### Extract
--
5.3 KiB
Pubkey Graph System
Overview
The pubkey graph system provides efficient social graph queries by creating bidirectional, direction-aware edges between events and pubkeys in the ORLY relay.
Architecture
1. Pubkey Serial Assignment
Purpose: Compress 32-byte pubkeys to 5-byte serials for space efficiency.
Tables:
pks|pubkey_hash(8)|serial(5)- Hash-to-serial lookup (16 bytes)spk|serial(5)→ 32-byte pubkey (value) - Serial-to-pubkey reverse lookup
Space Savings: Each graph edge saves 27 bytes per pubkey reference (32 → 5 bytes).
2. Graph Edge Storage
Bidirectional edges with metadata:
EventPubkeyGraph (Forward)
epg|event_serial(5)|pubkey_serial(5)|kind(2)|direction(1) = 16 bytes
PubkeyEventGraph (Reverse)
peg|pubkey_serial(5)|kind(2)|direction(1)|event_serial(5) = 16 bytes
3. Direction Byte
The direction byte distinguishes relationship types:
| Value | Direction | From Event Perspective | From Pubkey Perspective |
|---|---|---|---|
0 |
Author | This pubkey is the event author | I am the author of this event |
1 |
P-Tag Out | Event references this pubkey | (not used in reverse) |
2 |
P-Tag In | (not used in forward) | I am referenced by this event |
Location in keys:
- EventPubkeyGraph: Byte 13 (after 3+5+5)
- PubkeyEventGraph: Byte 10 (after 3+5+2)
Graph Edge Creation
When an event is saved:
-
Extract pubkeys:
- Event author:
ev.Pubkey - P-tags: All
["p", "<hex-pubkey>", ...]tags
- Event author:
-
Get or create serials: Each unique pubkey gets a monotonic 5-byte serial
-
Create bidirectional edges:
For author (pubkey = event author):
epg|event_serial|author_serial|kind|0 (author edge) peg|author_serial|kind|0|event_serial (is-author edge)For each p-tag (referenced pubkey):
epg|event_serial|ptag_serial|kind|1 (outbound reference) peg|ptag_serial|kind|2|event_serial (inbound reference)
Query Patterns
Find all events authored by a pubkey
Prefix scan: peg|pubkey_serial|*|0|*
Filter: direction == 0 (author)
Find all events mentioning a pubkey (inbound p-tags)
Prefix scan: peg|pubkey_serial|*|2|*
Filter: direction == 2 (p-tag inbound)
Find all kind-1 events mentioning a pubkey
Prefix scan: peg|pubkey_serial|0x0001|2|*
Exact match: kind == 1, direction == 2
Find all pubkeys referenced by an event (outbound p-tags)
Prefix scan: epg|event_serial|*|*|1
Filter: direction == 1 (p-tag outbound)
Find the author of an event
Prefix scan: epg|event_serial|*|*|0
Filter: direction == 0 (author)
--
### Data shown
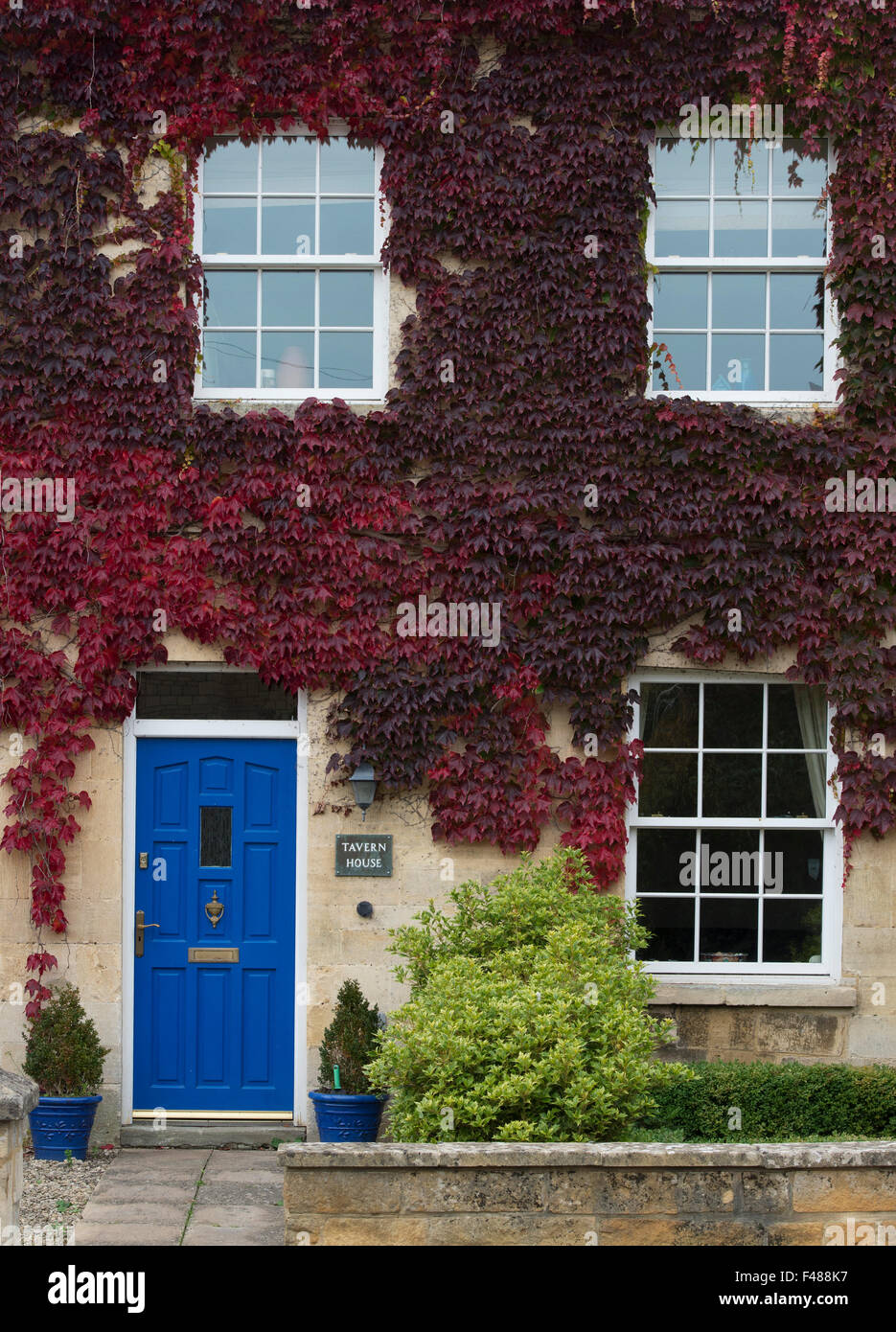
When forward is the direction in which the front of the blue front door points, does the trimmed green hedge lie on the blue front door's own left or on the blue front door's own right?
on the blue front door's own left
--
### Requirement 1
Shorten the paragraph of the pubkey graph page that begins "The pubkey graph system provides" while keeping its main facts.
### Requirement 2
From the pubkey graph page, copy word for word the passage that begins at "Prefix scan: peg|pubkey_serial|*|2|*" and ends after "1 (p-tag outbound)".

### Written response 1
In the ORLY relay, the system links events and pubkeys with two-way, direction-aware edges so that social graph queries run efficiently.

### Written response 2
Prefix scan: peg|pubkey_serial|*|2|*
Filter: direction == 2 (p-tag inbound)
Find all kind-1 events mentioning a pubkey
Prefix scan: peg|pubkey_serial|0x0001|2|*
Exact match: kind == 1, direction == 2
Find all pubkeys referenced by an event (outbound p-tags)
Prefix scan: epg|event_serial|*|*|1
Filter: direction == 1 (p-tag outbound)